US pharmaceutical company Merck reported better-than-expected quarterly revenue due to higher sales of its vaccines and cancer drug Keytruda, which won an early US approval on Monday for use in previously untreated lung cancer patients.
Shares of Merck, which also raised its full-year profit and revenue forecasts, were up 1.23 per cent at $61.50 in premarket trading on Tuesday. The second-largest US drugmaker is betting on Keytruda to boost earnings as expectations for the drug have been building since its success in treating selected untreated patients.

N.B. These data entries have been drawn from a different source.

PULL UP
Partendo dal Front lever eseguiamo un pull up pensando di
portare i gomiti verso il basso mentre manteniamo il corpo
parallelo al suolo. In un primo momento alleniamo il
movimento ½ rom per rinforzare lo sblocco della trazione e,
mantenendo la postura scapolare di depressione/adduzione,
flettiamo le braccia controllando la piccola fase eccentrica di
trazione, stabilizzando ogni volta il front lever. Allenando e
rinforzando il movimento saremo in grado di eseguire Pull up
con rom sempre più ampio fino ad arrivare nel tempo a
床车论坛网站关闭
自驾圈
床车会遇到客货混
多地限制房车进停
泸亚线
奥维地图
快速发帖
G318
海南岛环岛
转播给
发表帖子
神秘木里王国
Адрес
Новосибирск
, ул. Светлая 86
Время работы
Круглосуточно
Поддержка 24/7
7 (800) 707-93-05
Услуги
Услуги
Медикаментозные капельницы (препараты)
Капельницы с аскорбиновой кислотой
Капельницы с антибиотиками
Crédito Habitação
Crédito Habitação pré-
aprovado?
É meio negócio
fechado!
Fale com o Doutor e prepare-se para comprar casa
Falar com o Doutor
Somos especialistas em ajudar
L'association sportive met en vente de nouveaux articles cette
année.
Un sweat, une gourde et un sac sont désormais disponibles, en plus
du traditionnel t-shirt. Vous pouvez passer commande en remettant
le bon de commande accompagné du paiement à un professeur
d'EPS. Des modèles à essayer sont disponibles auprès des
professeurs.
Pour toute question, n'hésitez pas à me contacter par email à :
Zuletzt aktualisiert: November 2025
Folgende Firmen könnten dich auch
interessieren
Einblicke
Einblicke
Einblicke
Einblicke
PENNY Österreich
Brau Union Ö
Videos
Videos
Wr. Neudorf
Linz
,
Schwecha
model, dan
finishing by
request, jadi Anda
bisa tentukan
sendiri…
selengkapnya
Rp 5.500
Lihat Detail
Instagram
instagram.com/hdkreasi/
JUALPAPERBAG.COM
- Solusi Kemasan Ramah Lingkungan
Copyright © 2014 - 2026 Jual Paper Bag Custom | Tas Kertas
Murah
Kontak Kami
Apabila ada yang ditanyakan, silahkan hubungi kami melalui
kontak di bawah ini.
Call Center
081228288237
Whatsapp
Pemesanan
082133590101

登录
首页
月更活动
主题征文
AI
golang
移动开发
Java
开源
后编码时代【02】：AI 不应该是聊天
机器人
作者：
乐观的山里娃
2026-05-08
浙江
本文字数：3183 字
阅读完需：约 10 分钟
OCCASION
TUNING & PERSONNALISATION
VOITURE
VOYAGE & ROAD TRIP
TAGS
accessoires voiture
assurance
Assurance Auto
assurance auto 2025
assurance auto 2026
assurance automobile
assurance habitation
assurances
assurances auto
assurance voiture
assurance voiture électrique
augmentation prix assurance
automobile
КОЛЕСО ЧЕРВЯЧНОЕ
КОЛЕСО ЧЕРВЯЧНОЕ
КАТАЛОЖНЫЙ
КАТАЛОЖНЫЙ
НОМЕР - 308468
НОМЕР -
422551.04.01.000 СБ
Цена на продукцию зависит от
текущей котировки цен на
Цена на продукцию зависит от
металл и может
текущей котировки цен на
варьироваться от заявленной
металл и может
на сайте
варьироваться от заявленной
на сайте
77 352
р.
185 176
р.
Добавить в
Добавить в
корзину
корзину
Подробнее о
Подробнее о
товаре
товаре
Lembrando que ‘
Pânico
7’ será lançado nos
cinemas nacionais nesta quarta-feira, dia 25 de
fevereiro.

The approval from the US Food and Drug Administration confirms Merck’s leading position in the hot area of medicines that fight tumors by harnessing the body’s immune system. Annual sales of the drug are now expected to reach $8.1 billion in 2021, according to consensus forecasts compiled by Thomson Reuters. Third-quarter sales of Keytruda, which is already approved to treat advanced melanoma and some forms of lung cancer, rose to $356 million from $159 million, slightly below the consensus estimate of $376 million, according to Evercore ISI.
Merck said the company’s total sales increased 5 per cent to $10.54 billion, above analysts’ average estimate of $10.18 billion, according to Thomson Reuters I/B/E/S. Sales for its Gardasil vaccine rose 38 per cent to $860 million, well above Evercore’s consensus estimate of $635.6 million.
Merck’s stock had risen 15 per cent this year, compared with a 3.5 per cent fall in the S&P 500 Healthcare index.